Well, it actually isn’t little. It’s pretty big. That, of course, is my butt. I also have large thighs, which my grandmother referred to as “polkas” when I was an infant. Pants were always a battle—it seemed impossible to find a pair that fit, let alone that appeared flattering. I watched women on the street with their tiny bottoms and carved thighs — and I was envious.
Envious, that is, until I started getting serious about my squash.
Squash, like field hockey, is a glut and quad-heavy sport. And while the great players are lean, they aren’t tiny. They have powerful butts and thick legs. After all, ladies, you can’t lunge with twigs. In an explosive sport like squash, you have to lunge into the shot and out of it. That movement out of the shot is where the real strength lies—you have to fire up your quads and glut to take an explosive step backward to the T. Through college, as I took my training more seriously, particularly leading up to the Maccabiah Games in Israel, I began to revel in my big butt and thick thighs. They’re my core, the place from which my inner strength emanates.

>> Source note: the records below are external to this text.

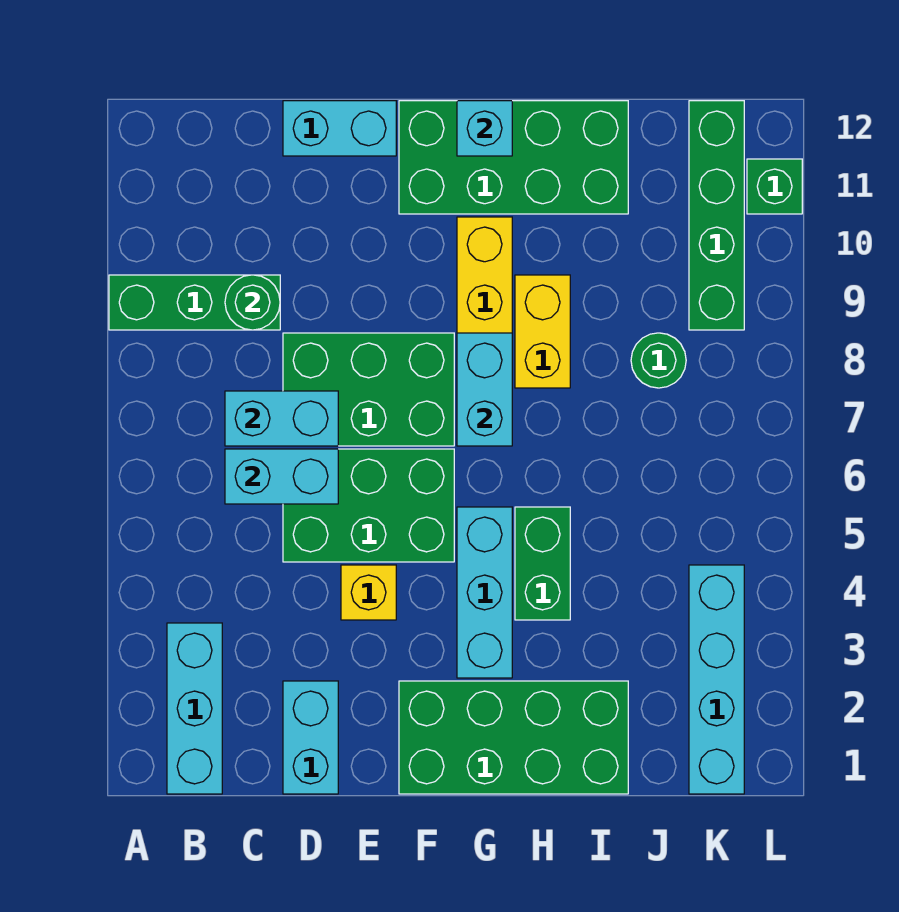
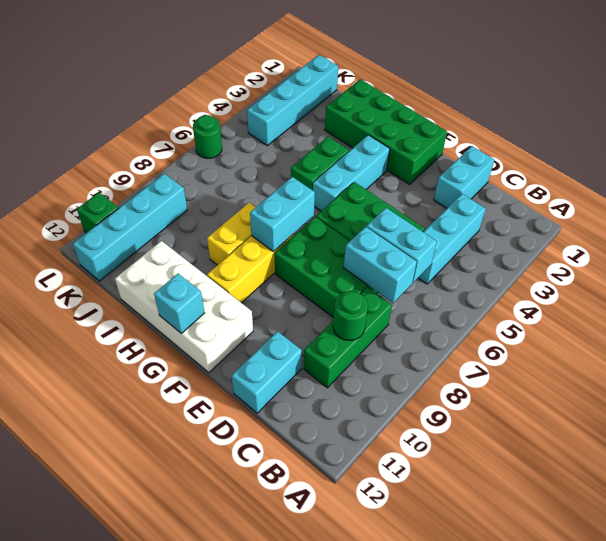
green brick A9:C9 level 1 -> green brick C8:C10 level 1
cyan brick B1:B3 level 1 -> cyan brick C3:C5 level 1
cyan brick D12:E12 level 1 -> cyan brick D11:D12 level 1
yellow brick E4 level 1 -> none
green brick F11:I12 level 1 -> white brick F11:I12 level 1
green round brick J8 level 1 -> green round brick L6 level 1
green brick K9:K12 level 1 -> cyan brick K9:K12 level 1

All of these women who I admire so very much, are fit and beautiful. And they don’t look like sticks. As a result, they are giving girls and young women like me a new image of female physical beauty. A fake Nike ad — “my butt is big” — stirred plenty of debate recently. The ad may have been a hoax, but the need for a conversation about the female athletic body is real.
The actual female athlete is aggressive and muscular, big and strong. It’s time to get used to it. And guess what I’ve discovered? Oscar de la Renta and Ralph Lauren and Pucci all make dresses…even ones that athletic girls with junk in the trunk can wear.